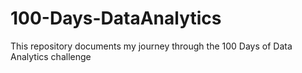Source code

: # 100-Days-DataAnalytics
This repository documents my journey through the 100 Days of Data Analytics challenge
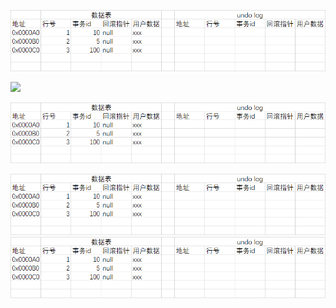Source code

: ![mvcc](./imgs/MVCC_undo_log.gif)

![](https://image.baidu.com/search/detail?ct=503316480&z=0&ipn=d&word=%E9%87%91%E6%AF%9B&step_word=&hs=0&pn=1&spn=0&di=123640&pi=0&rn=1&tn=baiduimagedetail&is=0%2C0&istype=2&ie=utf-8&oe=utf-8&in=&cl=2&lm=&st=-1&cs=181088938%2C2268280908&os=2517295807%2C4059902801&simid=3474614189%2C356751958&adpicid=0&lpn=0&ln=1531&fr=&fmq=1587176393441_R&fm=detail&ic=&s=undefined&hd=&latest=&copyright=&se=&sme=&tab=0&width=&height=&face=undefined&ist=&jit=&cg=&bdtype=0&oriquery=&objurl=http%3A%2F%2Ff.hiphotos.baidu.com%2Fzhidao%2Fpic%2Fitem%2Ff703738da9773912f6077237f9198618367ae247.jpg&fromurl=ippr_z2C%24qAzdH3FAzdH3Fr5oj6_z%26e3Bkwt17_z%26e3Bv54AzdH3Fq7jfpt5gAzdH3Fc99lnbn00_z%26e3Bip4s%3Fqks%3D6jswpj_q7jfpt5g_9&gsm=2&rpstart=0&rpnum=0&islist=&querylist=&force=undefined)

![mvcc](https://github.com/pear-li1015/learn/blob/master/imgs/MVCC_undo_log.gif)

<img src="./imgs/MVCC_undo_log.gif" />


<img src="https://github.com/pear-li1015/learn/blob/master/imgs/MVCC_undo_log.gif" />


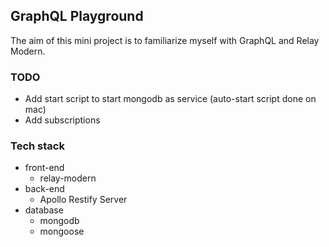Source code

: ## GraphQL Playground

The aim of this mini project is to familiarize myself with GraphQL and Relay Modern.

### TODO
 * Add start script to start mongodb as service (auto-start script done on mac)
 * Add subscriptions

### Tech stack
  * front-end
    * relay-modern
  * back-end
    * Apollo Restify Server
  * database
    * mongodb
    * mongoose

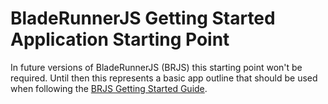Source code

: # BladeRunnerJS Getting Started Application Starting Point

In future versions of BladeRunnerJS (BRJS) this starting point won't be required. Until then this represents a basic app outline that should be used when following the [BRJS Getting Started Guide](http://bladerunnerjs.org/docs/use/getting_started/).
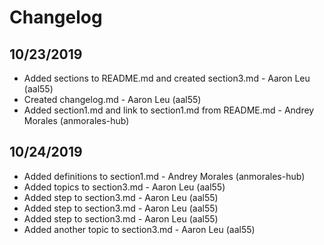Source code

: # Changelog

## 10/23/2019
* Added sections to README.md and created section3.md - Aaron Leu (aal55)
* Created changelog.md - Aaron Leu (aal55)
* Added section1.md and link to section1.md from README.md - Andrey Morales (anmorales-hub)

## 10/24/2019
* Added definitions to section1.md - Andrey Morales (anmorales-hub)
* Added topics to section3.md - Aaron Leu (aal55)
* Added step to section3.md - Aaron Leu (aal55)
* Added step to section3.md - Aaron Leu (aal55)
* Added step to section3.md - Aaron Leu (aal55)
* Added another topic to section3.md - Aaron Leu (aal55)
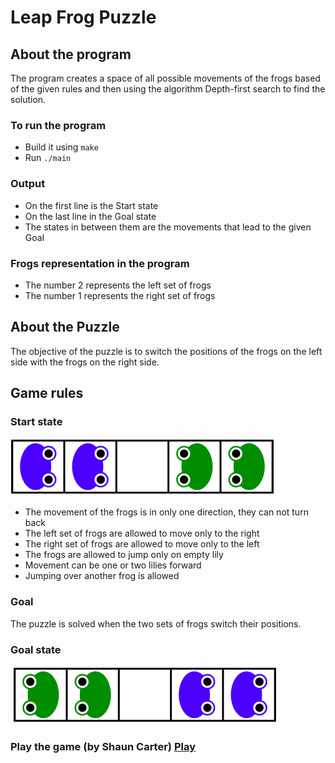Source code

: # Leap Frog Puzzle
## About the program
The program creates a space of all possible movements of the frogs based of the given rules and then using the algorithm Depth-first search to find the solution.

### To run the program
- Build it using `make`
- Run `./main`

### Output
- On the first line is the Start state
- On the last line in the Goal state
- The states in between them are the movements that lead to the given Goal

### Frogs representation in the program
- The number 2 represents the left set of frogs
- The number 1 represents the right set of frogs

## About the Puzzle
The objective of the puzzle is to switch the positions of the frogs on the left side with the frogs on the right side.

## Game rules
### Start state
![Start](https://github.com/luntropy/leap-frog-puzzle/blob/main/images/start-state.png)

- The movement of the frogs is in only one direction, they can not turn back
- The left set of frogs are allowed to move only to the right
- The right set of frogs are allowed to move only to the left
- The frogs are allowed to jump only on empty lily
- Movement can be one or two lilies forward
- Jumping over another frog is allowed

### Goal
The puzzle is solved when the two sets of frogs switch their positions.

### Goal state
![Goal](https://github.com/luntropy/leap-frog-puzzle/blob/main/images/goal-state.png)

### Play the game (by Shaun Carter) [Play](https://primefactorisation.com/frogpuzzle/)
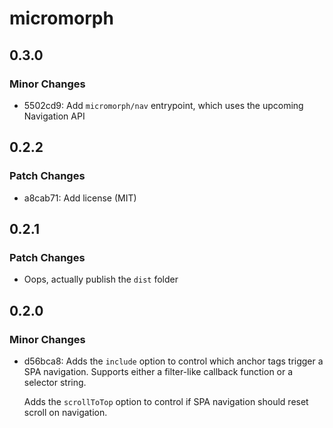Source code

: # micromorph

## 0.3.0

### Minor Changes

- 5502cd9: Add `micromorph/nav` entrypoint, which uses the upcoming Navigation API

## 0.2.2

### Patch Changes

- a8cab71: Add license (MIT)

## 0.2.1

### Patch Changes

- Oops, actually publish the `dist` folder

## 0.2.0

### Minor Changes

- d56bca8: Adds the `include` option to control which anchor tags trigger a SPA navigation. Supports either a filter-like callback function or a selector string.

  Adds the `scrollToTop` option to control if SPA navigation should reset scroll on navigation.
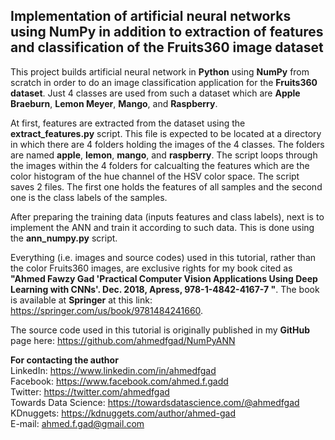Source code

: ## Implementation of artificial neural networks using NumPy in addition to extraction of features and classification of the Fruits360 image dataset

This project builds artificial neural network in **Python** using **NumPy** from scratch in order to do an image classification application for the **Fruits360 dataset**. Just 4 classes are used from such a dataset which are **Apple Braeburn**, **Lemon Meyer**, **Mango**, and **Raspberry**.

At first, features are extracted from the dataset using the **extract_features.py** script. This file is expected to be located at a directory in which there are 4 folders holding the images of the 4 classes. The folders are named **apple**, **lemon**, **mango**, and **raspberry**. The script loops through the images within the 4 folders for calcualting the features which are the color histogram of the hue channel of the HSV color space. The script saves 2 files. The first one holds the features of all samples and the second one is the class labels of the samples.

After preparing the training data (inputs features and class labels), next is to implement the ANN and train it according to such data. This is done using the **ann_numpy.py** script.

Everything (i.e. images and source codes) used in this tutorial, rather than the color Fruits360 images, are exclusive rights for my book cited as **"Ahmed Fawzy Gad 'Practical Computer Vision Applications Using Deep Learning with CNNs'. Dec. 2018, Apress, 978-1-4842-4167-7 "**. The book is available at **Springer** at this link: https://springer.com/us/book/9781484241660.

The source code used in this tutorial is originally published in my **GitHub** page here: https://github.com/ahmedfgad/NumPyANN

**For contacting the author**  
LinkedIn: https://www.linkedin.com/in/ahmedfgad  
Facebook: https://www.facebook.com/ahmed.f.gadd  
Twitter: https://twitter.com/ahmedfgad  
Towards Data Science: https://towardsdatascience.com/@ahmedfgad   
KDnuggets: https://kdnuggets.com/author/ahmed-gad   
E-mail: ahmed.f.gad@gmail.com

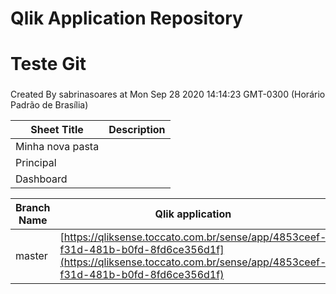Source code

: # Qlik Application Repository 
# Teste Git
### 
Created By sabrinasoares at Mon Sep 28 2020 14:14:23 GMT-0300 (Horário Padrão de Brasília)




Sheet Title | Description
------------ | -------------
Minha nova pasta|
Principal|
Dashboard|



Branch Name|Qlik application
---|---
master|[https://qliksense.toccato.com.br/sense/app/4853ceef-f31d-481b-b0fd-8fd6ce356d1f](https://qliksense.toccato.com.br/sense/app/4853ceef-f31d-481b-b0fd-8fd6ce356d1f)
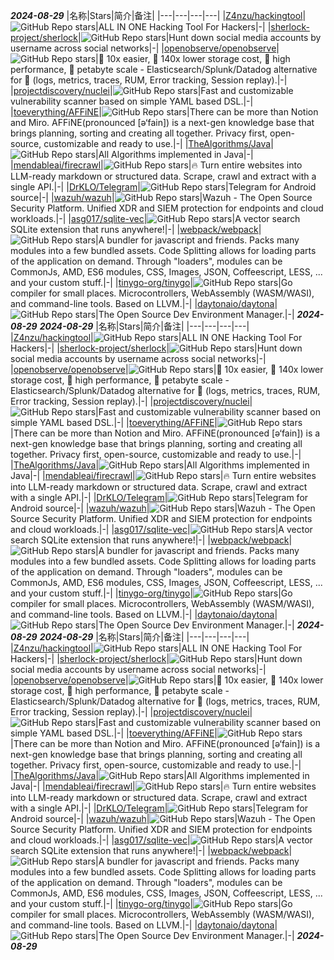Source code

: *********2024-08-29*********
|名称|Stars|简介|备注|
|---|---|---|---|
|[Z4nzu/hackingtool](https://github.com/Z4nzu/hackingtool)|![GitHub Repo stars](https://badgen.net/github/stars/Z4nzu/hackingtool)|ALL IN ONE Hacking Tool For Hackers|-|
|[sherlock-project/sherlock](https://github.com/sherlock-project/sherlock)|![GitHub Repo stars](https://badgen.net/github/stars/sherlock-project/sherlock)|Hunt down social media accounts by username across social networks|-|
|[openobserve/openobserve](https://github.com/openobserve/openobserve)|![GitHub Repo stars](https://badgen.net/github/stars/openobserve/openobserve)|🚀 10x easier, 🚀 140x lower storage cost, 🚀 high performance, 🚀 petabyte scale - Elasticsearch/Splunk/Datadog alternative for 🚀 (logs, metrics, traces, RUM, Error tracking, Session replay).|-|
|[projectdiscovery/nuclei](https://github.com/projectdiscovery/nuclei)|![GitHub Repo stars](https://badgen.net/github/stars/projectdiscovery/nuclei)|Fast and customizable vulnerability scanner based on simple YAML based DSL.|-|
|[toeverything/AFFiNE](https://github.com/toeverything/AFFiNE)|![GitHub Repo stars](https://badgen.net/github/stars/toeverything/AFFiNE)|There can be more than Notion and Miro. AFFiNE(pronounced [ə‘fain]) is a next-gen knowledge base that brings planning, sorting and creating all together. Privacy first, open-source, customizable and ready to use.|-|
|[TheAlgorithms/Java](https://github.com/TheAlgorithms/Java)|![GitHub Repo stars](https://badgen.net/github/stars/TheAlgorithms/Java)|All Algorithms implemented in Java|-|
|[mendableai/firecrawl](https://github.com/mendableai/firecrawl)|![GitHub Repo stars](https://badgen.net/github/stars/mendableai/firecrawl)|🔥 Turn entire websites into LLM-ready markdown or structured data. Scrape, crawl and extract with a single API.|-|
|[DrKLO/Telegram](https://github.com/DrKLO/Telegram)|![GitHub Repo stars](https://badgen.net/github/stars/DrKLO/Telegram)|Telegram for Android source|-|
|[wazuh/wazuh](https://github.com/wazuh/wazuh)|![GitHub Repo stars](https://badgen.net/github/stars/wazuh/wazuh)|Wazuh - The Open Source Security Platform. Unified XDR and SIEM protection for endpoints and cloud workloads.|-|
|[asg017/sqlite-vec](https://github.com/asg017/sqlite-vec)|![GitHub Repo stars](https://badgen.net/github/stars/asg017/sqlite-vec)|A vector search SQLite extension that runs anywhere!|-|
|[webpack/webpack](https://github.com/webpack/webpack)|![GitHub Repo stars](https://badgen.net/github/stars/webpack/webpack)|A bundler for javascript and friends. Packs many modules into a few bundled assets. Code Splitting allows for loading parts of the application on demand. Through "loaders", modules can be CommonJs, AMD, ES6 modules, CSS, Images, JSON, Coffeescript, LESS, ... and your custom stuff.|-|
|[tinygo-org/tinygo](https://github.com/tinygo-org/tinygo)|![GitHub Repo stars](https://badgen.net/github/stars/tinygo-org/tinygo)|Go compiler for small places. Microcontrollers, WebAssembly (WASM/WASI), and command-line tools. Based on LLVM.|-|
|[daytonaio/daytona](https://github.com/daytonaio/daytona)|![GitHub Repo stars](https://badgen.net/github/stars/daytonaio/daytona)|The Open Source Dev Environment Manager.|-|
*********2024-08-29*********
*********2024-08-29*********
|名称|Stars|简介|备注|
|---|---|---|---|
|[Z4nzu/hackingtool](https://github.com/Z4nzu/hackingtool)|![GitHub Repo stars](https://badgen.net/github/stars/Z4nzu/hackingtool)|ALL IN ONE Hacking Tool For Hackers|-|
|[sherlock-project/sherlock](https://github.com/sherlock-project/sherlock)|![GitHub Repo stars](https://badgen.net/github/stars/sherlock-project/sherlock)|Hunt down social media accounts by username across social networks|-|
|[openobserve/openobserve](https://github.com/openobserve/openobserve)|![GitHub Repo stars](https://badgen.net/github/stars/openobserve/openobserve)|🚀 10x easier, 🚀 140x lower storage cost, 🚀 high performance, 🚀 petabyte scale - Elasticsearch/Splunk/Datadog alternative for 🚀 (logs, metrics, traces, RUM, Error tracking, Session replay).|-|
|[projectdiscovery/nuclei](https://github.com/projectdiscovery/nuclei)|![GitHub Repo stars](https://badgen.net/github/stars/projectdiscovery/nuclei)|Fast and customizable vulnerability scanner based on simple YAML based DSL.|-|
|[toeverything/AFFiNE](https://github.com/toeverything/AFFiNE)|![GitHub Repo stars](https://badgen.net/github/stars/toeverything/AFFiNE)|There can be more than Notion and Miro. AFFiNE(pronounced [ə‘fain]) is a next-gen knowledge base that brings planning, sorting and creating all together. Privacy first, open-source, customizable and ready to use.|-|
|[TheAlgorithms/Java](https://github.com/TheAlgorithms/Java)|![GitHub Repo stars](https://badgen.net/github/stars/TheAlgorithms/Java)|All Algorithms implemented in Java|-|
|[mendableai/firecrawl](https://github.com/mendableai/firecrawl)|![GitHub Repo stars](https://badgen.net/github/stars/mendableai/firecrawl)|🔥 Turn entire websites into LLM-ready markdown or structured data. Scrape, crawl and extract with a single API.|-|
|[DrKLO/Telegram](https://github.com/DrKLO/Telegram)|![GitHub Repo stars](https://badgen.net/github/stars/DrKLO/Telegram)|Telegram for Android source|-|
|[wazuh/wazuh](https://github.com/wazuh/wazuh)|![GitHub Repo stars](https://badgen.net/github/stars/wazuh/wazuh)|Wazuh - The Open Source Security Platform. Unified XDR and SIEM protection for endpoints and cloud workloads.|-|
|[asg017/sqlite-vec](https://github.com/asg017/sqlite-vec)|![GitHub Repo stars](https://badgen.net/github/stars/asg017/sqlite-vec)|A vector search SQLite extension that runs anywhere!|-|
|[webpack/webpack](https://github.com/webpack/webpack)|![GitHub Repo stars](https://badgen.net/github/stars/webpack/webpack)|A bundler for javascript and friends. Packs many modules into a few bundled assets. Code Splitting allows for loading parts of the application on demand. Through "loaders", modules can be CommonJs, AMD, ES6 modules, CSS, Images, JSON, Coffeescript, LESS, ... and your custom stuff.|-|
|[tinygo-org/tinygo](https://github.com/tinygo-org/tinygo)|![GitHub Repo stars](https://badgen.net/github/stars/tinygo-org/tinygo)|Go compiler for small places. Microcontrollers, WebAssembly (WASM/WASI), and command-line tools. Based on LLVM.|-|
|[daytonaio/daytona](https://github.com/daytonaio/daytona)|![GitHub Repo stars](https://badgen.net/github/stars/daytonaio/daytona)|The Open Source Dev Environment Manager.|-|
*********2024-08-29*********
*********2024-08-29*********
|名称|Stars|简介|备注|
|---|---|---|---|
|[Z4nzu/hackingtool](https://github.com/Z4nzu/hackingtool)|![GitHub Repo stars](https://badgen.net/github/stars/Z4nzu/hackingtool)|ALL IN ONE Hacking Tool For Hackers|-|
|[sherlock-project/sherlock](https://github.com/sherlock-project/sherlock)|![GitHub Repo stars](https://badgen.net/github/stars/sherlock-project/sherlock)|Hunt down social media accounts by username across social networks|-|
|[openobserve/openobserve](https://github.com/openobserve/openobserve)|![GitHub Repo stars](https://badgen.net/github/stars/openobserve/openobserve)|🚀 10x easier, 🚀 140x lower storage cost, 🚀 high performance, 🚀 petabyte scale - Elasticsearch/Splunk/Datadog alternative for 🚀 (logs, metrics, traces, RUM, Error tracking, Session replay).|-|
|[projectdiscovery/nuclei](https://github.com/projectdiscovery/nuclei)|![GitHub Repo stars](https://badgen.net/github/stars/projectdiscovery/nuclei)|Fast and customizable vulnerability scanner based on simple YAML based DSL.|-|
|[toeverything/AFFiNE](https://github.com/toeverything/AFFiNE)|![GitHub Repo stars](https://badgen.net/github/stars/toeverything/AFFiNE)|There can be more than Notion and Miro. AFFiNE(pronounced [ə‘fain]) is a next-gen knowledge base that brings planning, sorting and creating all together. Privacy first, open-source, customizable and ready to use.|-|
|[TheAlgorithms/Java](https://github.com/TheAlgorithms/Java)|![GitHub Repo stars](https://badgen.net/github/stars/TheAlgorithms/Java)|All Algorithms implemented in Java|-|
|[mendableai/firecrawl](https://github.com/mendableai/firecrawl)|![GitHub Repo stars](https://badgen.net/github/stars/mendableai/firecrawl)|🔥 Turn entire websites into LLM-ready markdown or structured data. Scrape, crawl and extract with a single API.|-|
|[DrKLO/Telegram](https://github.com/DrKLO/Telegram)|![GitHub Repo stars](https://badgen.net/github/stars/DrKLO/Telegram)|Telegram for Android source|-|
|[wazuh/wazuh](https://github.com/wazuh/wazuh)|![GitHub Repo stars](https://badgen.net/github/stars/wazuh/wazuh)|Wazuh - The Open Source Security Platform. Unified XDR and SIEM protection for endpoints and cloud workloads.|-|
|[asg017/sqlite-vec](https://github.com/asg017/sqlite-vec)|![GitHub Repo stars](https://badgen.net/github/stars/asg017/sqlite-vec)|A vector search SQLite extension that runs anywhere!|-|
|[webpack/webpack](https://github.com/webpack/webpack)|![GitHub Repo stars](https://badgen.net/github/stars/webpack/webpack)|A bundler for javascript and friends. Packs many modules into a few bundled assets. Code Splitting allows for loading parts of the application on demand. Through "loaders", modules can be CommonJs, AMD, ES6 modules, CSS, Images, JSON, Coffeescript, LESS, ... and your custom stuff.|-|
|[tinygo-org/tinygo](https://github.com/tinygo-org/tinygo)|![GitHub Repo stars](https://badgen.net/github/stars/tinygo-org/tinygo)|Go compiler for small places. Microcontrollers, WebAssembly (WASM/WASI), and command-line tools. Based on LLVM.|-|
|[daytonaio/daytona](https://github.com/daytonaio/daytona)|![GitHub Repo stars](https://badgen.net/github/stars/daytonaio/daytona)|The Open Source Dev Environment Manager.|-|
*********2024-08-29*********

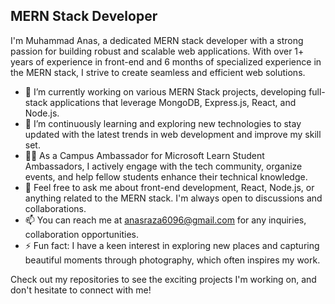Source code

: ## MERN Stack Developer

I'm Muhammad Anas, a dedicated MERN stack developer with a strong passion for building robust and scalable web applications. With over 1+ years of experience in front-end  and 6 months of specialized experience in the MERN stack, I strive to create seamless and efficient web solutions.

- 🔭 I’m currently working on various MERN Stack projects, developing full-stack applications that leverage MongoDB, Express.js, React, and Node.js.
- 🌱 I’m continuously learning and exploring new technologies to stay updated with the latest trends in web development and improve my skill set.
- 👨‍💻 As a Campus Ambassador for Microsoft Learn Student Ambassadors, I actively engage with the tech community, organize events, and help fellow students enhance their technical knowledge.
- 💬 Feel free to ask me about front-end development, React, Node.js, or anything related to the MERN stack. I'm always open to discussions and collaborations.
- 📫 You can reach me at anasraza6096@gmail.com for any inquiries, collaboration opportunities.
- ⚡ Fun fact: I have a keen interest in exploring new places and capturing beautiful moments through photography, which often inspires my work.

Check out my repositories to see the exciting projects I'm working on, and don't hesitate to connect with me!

▶ Exercise prompt:
Rewrite everything from the line containing "- 🔭 I’m currently" down to the end of the material, swapping "repositories" for "repos" and keeping every other part unchanged.

▶ Task solution:
- 🔭 I’m currently working on various MERN Stack projects, developing full-stack applications that leverage MongoDB, Express.js, React, and Node.js.
- 🌱 I’m continuously learning and exploring new technologies to stay updated with the latest trends in web development and improve my skill set.
- 👨‍💻 As a Campus Ambassador for Microsoft Learn Student Ambassadors, I actively engage with the tech community, organize events, and help fellow students enhance their technical knowledge.
- 💬 Feel free to ask me about front-end development, React, Node.js, or anything related to the MERN stack. I'm always open to discussions and collaborations.
- 📫 You can reach me at anasraza6096@gmail.com for any inquiries, collaboration opportunities.
- ⚡ Fun fact: I have a keen interest in exploring new places and capturing beautiful moments through photography, which often inspires my work.

Check out my repos to see the exciting projects I'm working on, and don't hesitate to connect with me!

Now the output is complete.